Given text:
(7 years, 11 months ago)
Lords Chamber
To ask Her Majesty’s Government how they plan to enhance the role of community pharmacies in providing NHS services to patients and the public.
My Lords, I beg leave to ask the Question standing in my name on the Order Paper. In so doing, I draw attention to my interests as declared in the register. Also, I am a vice-chairman of the All-Party Parliamentary Group on Pharmacy.
The Government recognise the vital importance of community pharmacy. Our recent reforms will reward quality and embed and integrate pharmacies with primary care, improving the services offered to the public and making better use of pharmacists’ clinical skills.
My Lords, I thank my noble friend for that Answer. We are at one in agreeing that community pharmacy has an important part to play in the nation’s health. Is my noble friend aware of the report carried out by PwC, which showed that community pharmacy contributes £3 billion net to the NHS, the public sector, patients and wider society? That is through just 12 additional services; it excludes the core work of dispensing medicines. Will my noble friend and his ministerial colleagues reconsider the swingeing 7.4% cut in the income of community pharmacies next year and instead invest in their services, which are accessible 24/7, enhance the public’s health, and prevent patients going to more expensive GPs and ultimately to hospital and A&E departments?

Task item: Please carry on the Lords exchange on community pharmacies from its last sentence. The items that come after this text are separate material and have no connection to it.

Entries shown:
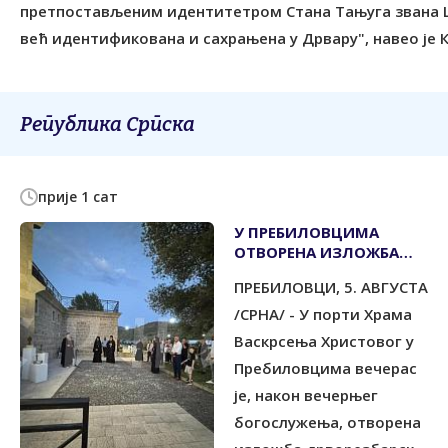
претпостављеним идентитетром Стана Тањуга звана Цу
већ идентификована и сахрањена у Дрвару", навео је К
Република Српска
прије 1 сат
У ПРЕБИЛОВЦИМА
ОTВОРЕНА ИЗЛОЖБА
''КРTС ХЕРЦЕГОВАЧКИХ
ПРЕБИЛОВЦИ, 5. АВГУСТА
МУЧЕНИКА''
/СРНА/ - У порти Храма
Васкрсења Христовог у
Пребиловцима вечерас
је, након вечерњег
богослужења, отворена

Final answer:
My Lords, I do not recognise the figure of 7.4%. The actual reduction is 4% next year and 3.4% the following year. I echo my noble friend’s comments and recognise the huge importance of community pharmacy. If we look forward 10 years, we will see a much greater role for community pharmacy within the NHS in supplying many of the services that are currently supplied by more conventional NHS services.
My Lords, the Minister mentioned clinical skills. Does he agree that in rural areas in particular, community pharmacies play a role much wider than their clinical function in giving advice, information and sign-posting to patients and their families? Does he agree that that is a very important part of their function that should continue?
Yes, my Lords, I completely agree with that. It is worth saying that the pharmacy access scheme will ensure that pharmacies in rural areas or in the top 20% for deprivation will receive higher levels of income than pharmacies grouped together in urban areas.
My Lords, whatever the precise scale of the cut, a cut is still a cut. Would the Minister not agree that, rather than cutting pharmacies’ budgets, the Government should be commissioning more services from pharmacies in order to relieve pressure on the hard-pressed NHS?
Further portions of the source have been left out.